Adria is the latest in a long line of small European airlines to run into financial trouble amid industry overcapacity, cut-throat competition and high fuel prices.
Since last Tuesday Adria has canceled more than 400 flights affecting more than 15,000 passengers.
Slovenia’s Economy Minister Zdravko Pocivalsek said earlier on Monday the government was considering establishing a new airline company to improve the country’s international connections. Adria’s collapse was very damaging to Slovenia’s economy and tourism industry, the minister said.
Officials were talking to Germany’s Lufthansa and Fraport, which owns Ljubljana airport, about transferring half of Adria’s flights, Pocivalsek said.
A Lufthansa spokesman said it was too early to say how Adria’s flights would be replaced in the long-term.
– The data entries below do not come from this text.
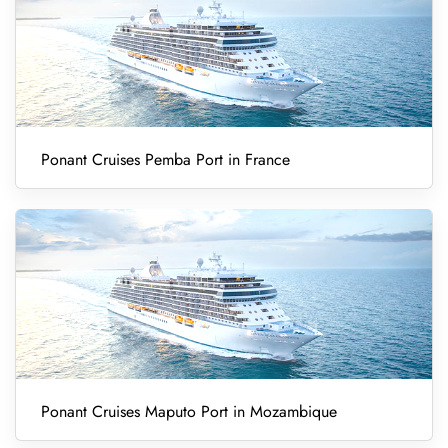
Ponant Cruises Pemba Port in France
Ponant Cruises Maputo Port in Mozambique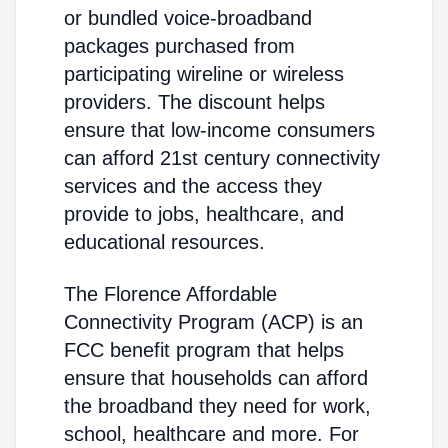
or bundled voice-broadband
packages purchased from
participating wireline or wireless
providers. The discount helps
ensure that low-income consumers
can afford 21st century connectivity
services and the access they
provide to jobs, healthcare, and
educational resources.
The Florence Affordable
Connectivity Program (ACP) is an
FCC benefit program that helps
ensure that households can afford
the broadband they need for work,
school, healthcare and more. For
Lufthansa is currently organizing flights to cover connections Adria was flying for the German group, either exclusively or via code share, he added.
Slovenia’s Civil Aviation Agency last week gave Adria until Oct. 2 to present a financial plan in order to keep its operating license.
Slovenia sold Adria to 4K Invest in 2016. The company has since sold all of its planes and has been flying to several European destinations on leased aircraft. According to TV Slovenia and other media, Adria has debt of around 90 million euros ($98.30 million).
Government officials have said European Union rules on state aid prevented the government helping Adria, adding it would also not help the company under its current ownership, which they called “irresponsible”.